- _Brief_:
Find the line containing "left eye: (699, 436)" in the records below. Copy exactly that line and each one after it, ending at the line containing "right wrist: (341, 1389)", and nothing more.

- _Data shown_:
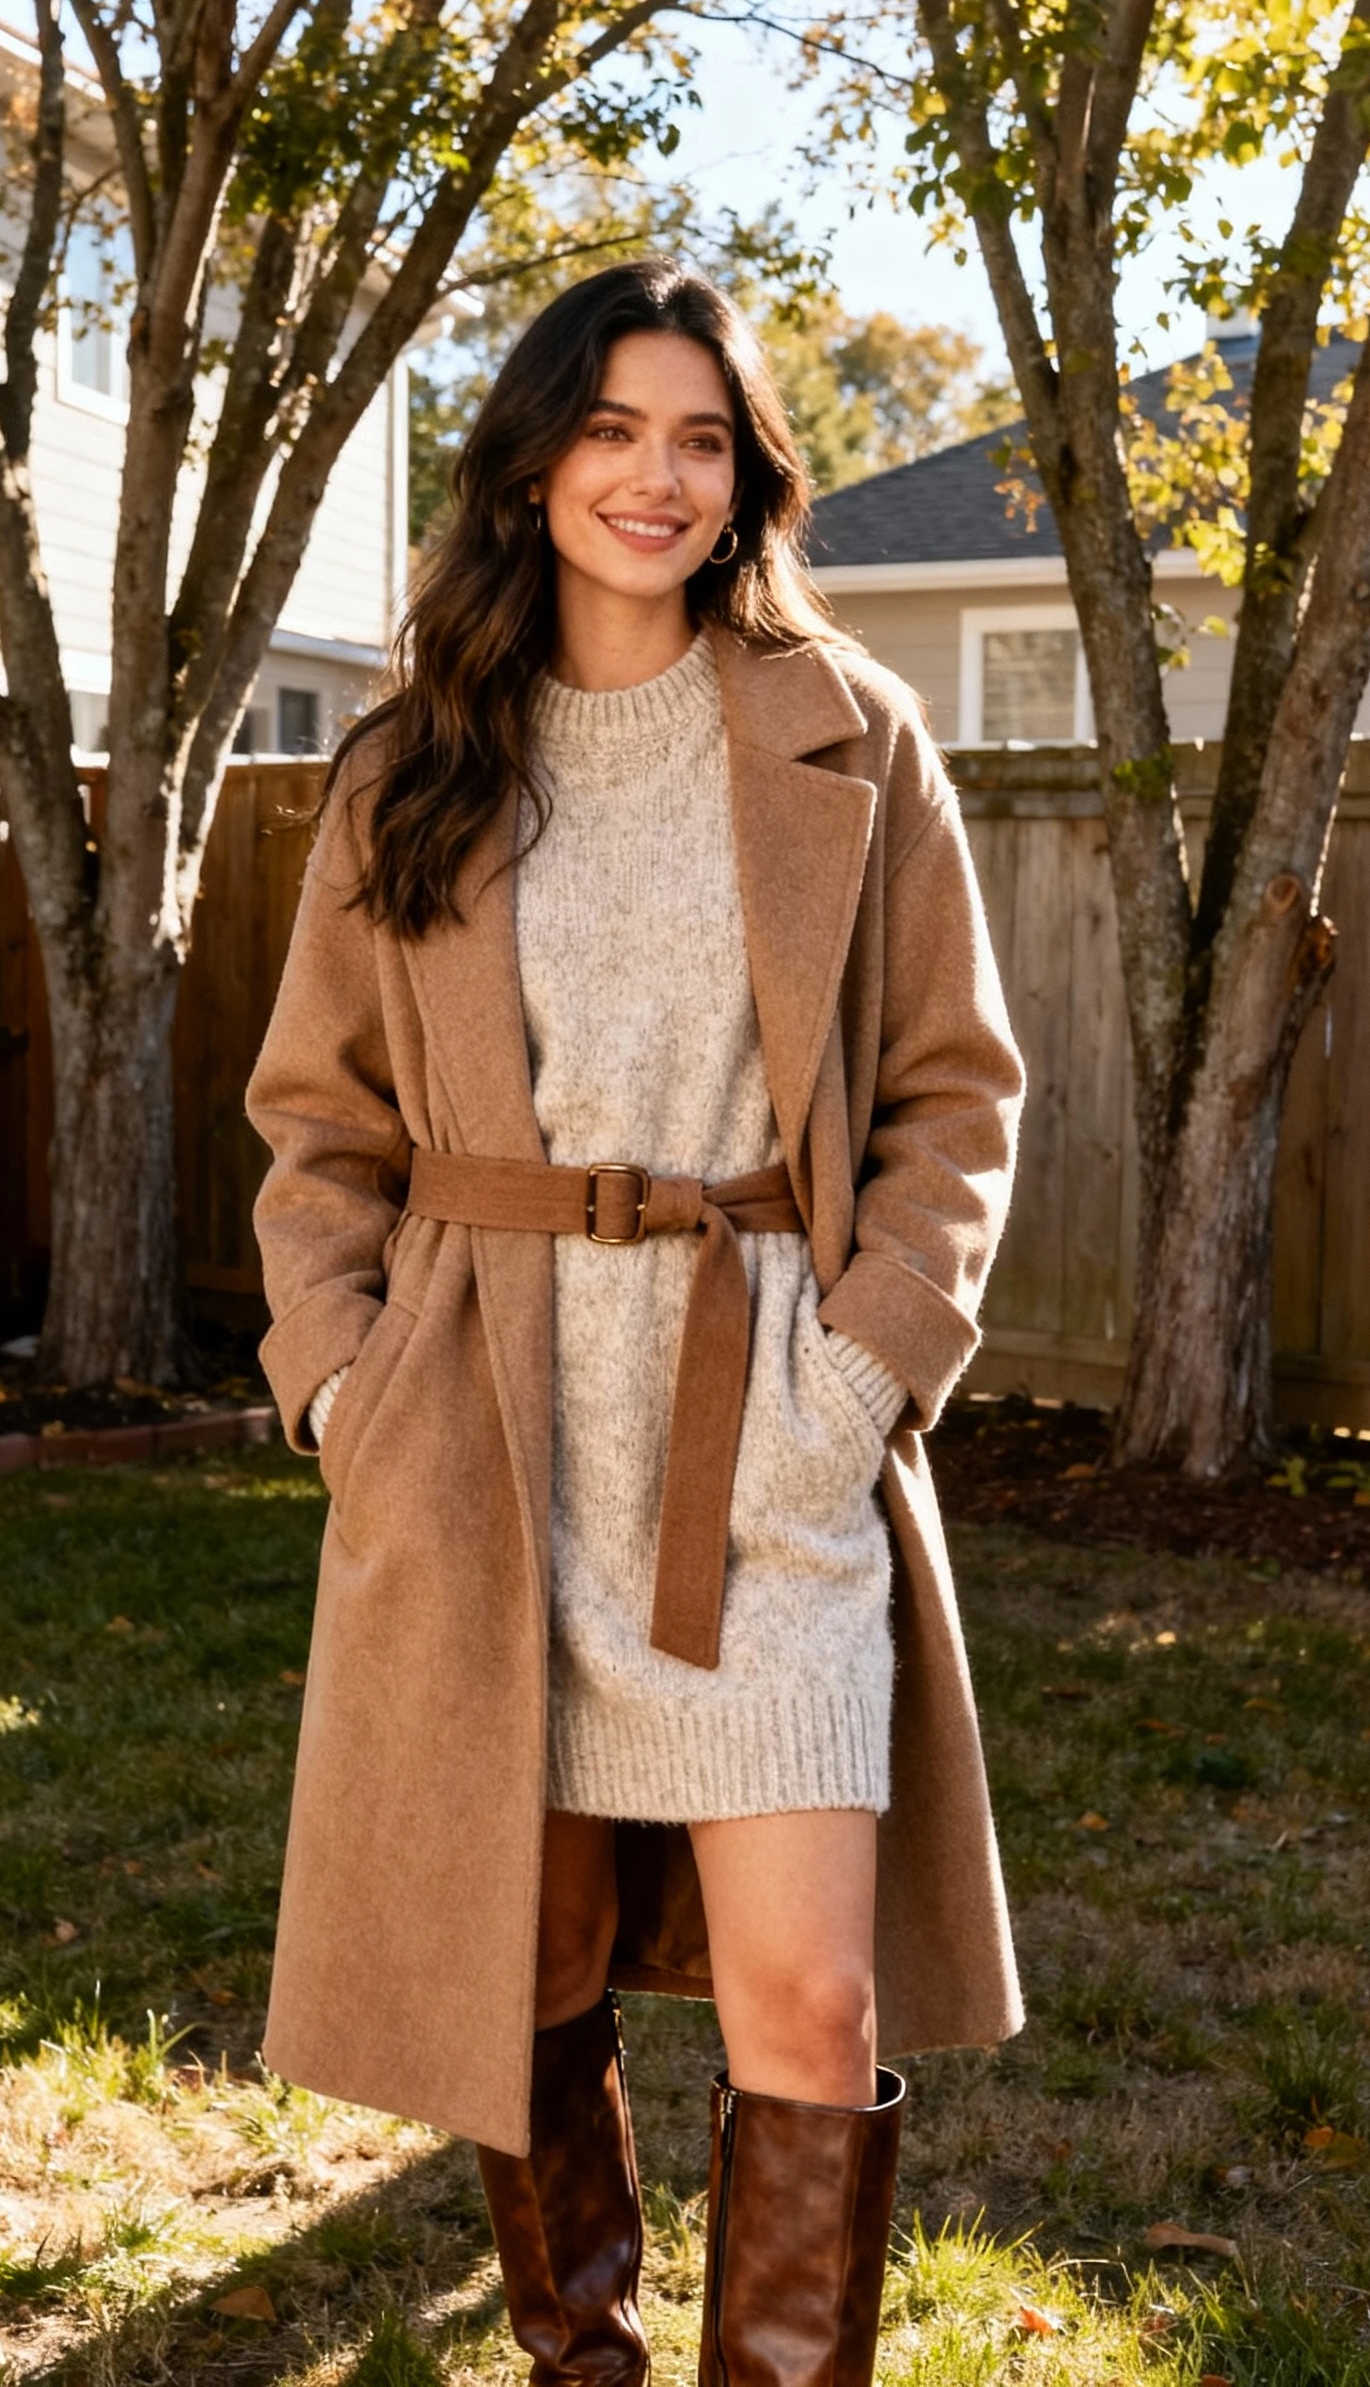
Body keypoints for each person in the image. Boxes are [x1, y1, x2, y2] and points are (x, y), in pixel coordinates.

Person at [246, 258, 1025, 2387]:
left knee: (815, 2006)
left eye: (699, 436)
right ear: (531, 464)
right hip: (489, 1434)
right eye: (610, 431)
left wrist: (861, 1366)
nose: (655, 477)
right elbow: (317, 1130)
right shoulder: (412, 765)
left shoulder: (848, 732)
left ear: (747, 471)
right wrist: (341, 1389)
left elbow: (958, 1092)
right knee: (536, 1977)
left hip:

- _Answer box_:
left eye: (699, 436)
right ear: (531, 464)
right hip: (489, 1434)
right eye: (610, 431)
left wrist: (861, 1366)
nose: (655, 477)
right elbow: (317, 1130)
right shoulder: (412, 765)
left shoulder: (848, 732)
left ear: (747, 471)
right wrist: (341, 1389)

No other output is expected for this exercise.